Data for the 2488 extended epistatic models
The data is divided in two files. The file models2488.dat contains the definition of each epistatic model. The file data2488.dat contains each generated data set obtained from different biological parameters applied to each epistatic model. These files can be downloaded
here. Their format is as follows:
models2488.dat
The file has the following structure,
| Model | G1 | G2 | G3 | G4 | G5 | G6 | G7 | G8 | G9 |
| ME1 | 0 | 0 | 0 | 0 | 0 | 0 | 0 | 0 | 1 |
| ME2 | 0 | 0 | 0 | 0 | 0 | 0 | 0 | 0 | -1 |
| ME3 | 0 | 0 | 0 | 0 | 0 | 0 | 0 | 1 | 0 |
| ME4 | 0 | 0 | 0 | 0 | 0 | 0 | 0 | 1 | 1 |
| ME5 | 0 | 0 | 0 | 0 | 0 | 0 | 0 | 1 | -1 |
| ... | ... | ... | ... | ... | ... | ... | ... | ... | ... |
The first column defines the extended model number. The other columns define each one of the 9 genotipic configurations of a two-loci genotype. These define the odds between cases an controls. We suppose that a genotype configuration can be of risk, protective or neutral. Accordingly, their values can be 1, -1, or 0 respectively. 1 (risk genotype) must be substituted by α(1+θ), -1 (protective genotype) must be substituted by αγ/(1+θ), and finally 0 (neutral genotype) indicates that the odds is α. For instance, the model ME5 is defined by the odds table,
| aa | Aa | AA |
| bb | α | α | α |
| Bb | α | α | α |
| BB | α | α(1+β) | αγ/(1+θ) |
The values of α and θ will depend ont the biological parameters used by the model (see paper).
data2488.dat
The file has the following structure,
| Parameters | Cases | Controls |
| Model | S1 | S2 | Prev | R | Odds | G1 | ... | G9 | G1 | ... | G9 |
| ME1 | 0.1 | 0.1 | 0.01 | 0.01 | 2 | 0.13 | ... | 0.07 | 0.03 | ... | 0.21 |
| ME1 | 0.1 | 0.1 | 0.01 | 0.01 | 3 | 0.27 | ... | 0.02 | 0.14 | ... | 0.02 |
| ... | ... | ... | ... | ... | ... | ... | ... | ... | ... | ... | ... |
The first six columns define the model number (Model), the two allele frequencies (S1 and S2), the prevalence (Prev), the γ parameter (R), and the odds ratio (Odds) respectively.
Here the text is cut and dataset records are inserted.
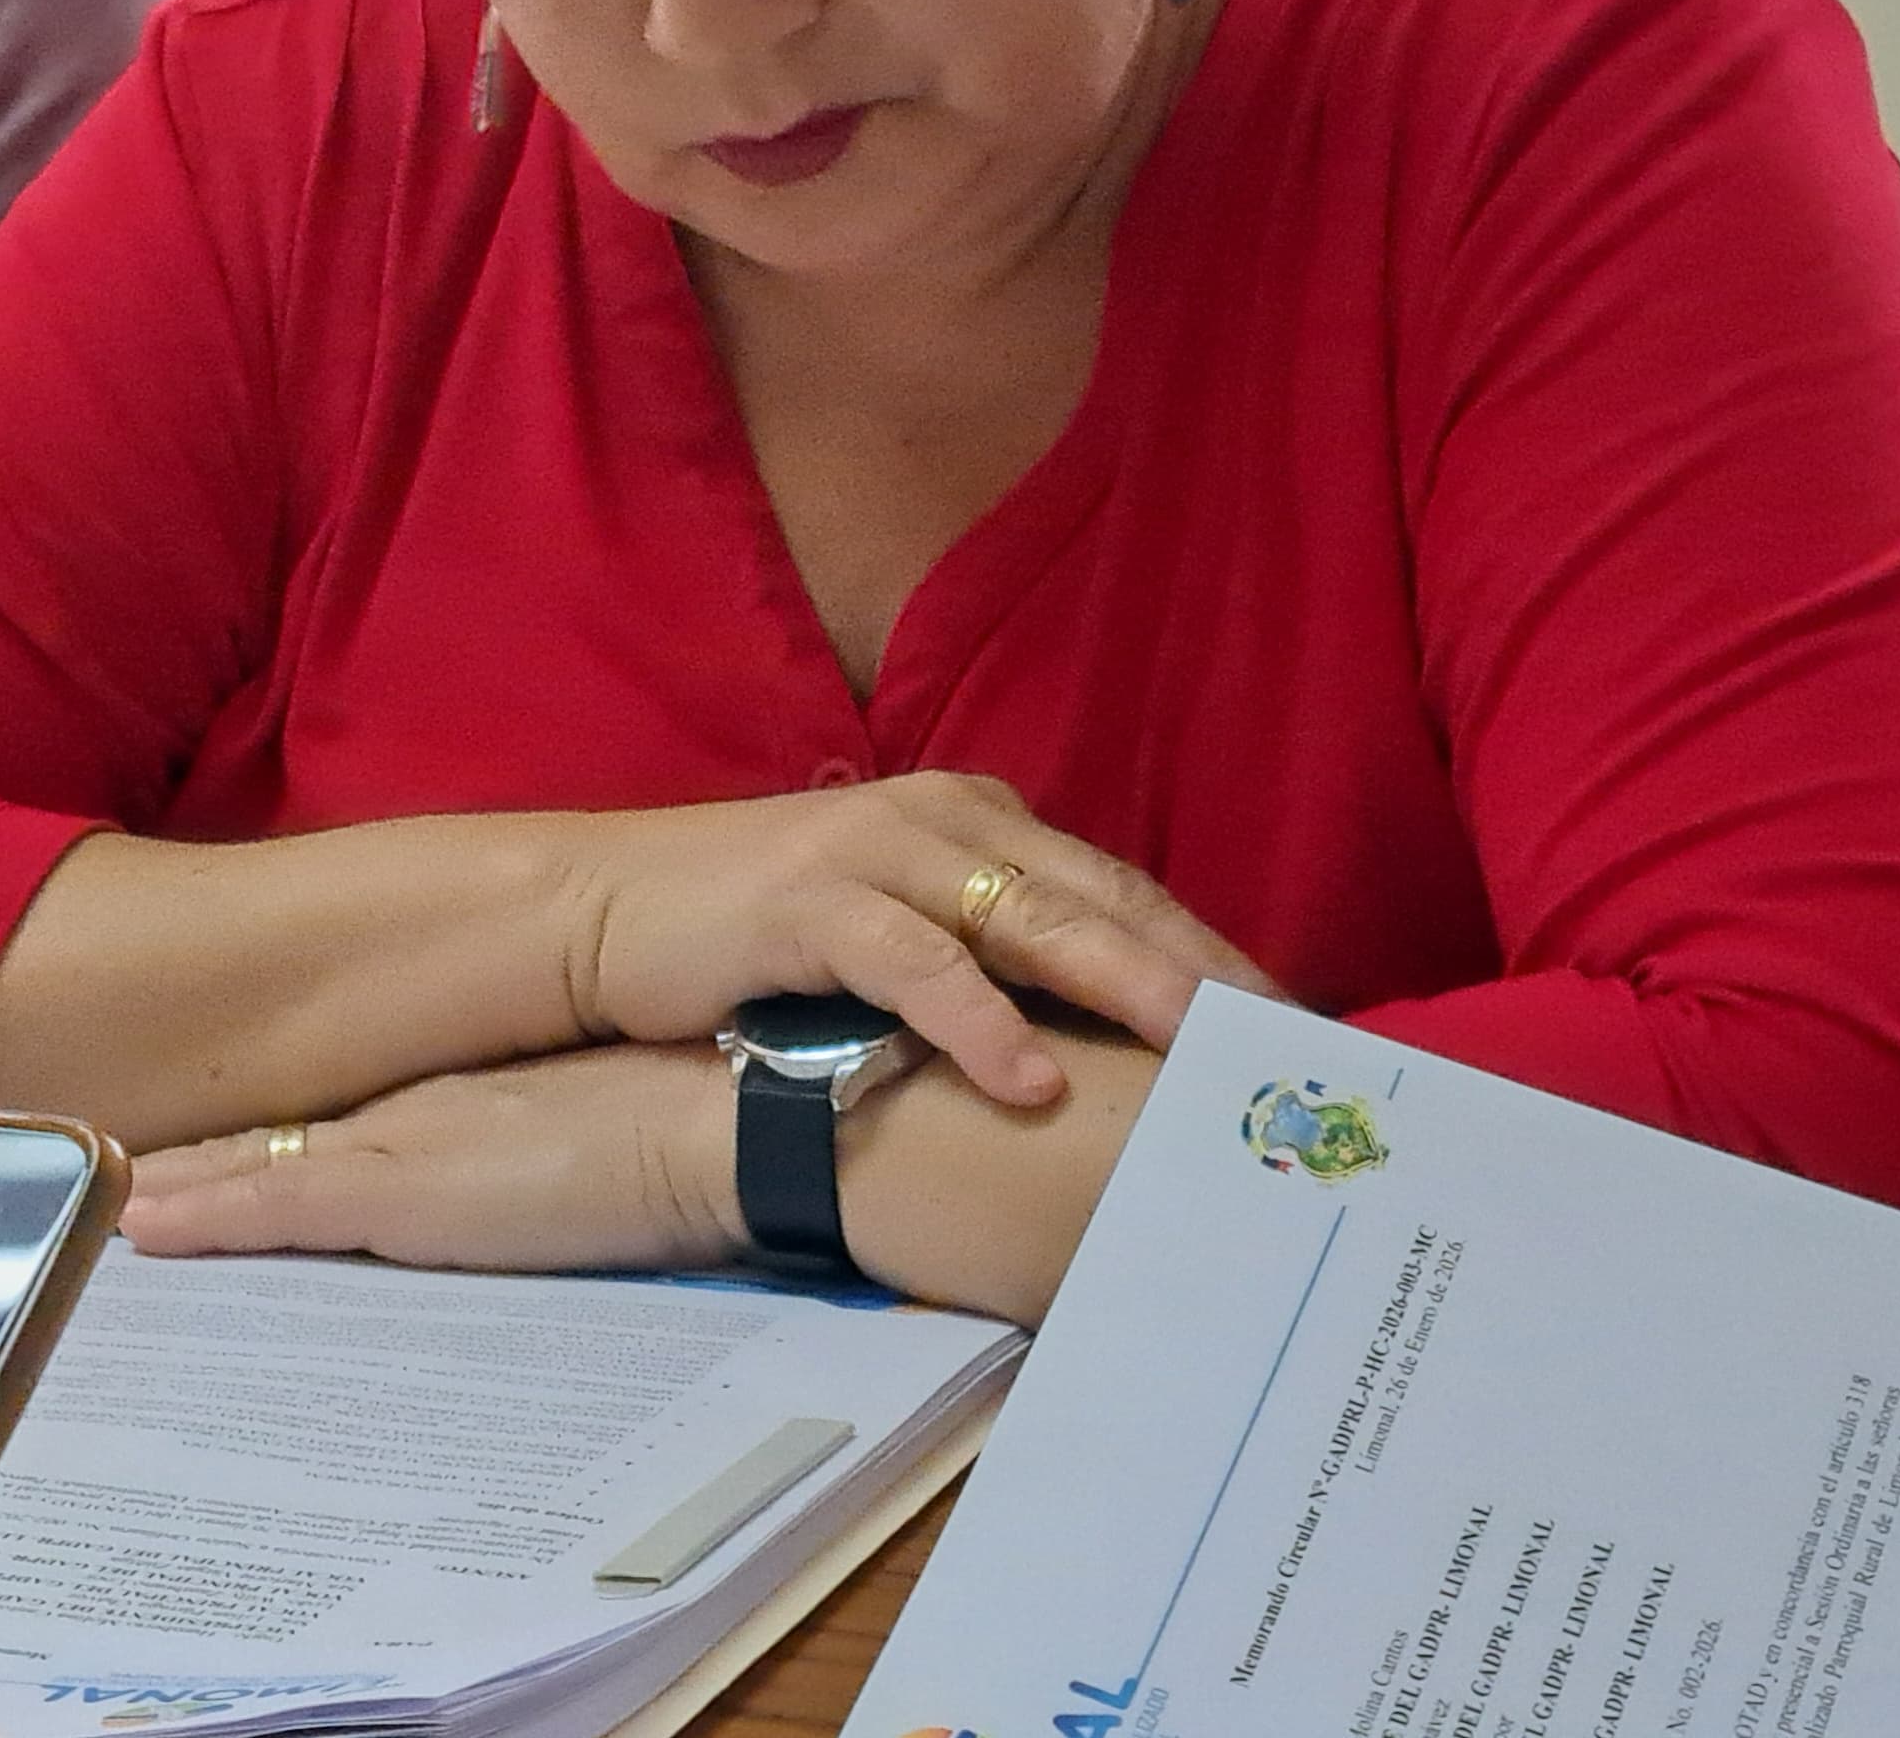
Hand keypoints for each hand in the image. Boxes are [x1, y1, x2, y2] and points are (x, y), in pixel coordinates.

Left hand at [121, 1044, 743, 1279]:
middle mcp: (416, 1110)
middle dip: (204, 1152)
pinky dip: (204, 1215)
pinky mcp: (399, 1188)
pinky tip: (140, 1228)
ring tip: (105, 1193)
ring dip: (183, 1181)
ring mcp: (403, 1145)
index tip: (204, 1145)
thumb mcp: (608, 1134)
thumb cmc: (696, 1125)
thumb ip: (555, 1151)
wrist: (728, 1122)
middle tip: (119, 1164)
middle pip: (283, 1133)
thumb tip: (558, 1173)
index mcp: (465, 1097)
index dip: (268, 1133)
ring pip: (257, 1163)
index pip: (341, 1120)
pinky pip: (274, 1202)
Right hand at [563, 771, 1278, 1109]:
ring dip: (1120, 982)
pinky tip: (1028, 1079)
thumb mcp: (898, 939)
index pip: (1120, 889)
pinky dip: (978, 1021)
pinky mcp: (810, 903)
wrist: (608, 912)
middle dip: (1199, 969)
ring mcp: (877, 854)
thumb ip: (990, 962)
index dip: (1209, 954)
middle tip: (1283, 1043)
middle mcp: (942, 820)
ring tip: (1197, 1047)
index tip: (1290, 1028)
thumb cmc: (761, 942)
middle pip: (1100, 897)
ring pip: (1028, 917)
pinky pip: (915, 964)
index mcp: (976, 823)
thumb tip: (1100, 1053)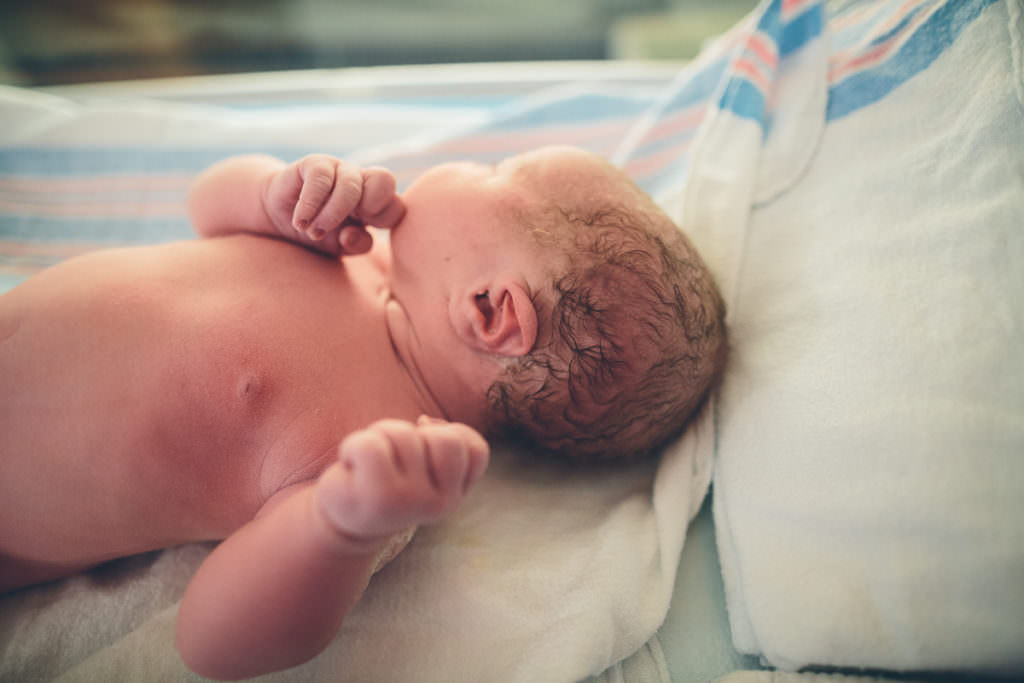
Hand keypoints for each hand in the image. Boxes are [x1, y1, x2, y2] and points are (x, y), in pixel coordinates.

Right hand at [263, 154, 405, 256]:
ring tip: (313, 233)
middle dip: (369, 207)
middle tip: (344, 227)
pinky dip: (310, 204)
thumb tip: (350, 236)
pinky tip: (300, 222)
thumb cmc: (317, 233)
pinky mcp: (315, 164)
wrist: (279, 219)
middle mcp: (362, 182)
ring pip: (350, 185)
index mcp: (376, 203)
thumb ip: (355, 244)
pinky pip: (320, 178)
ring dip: (332, 215)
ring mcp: (340, 169)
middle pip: (384, 181)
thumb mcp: (339, 246)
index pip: (397, 206)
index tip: (354, 235)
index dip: (382, 221)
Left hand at [314, 417, 489, 547]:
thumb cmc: (386, 481)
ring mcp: (411, 501)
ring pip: (405, 436)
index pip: (475, 450)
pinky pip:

Column seven onwards are formed by two groups of nine columns. These define the genotype probabilities for cases and controls. These values are computed from the epistatic model and biological parameters of first columns.
Download
Note: To compile the source you need
Boost C++ libraries properly installed. After compiling, please edit the Makefile file and
insert the adequate changes.
Note: To use the MPI parallelized version, you must have the adequate MPI libraries and you must compile from the source.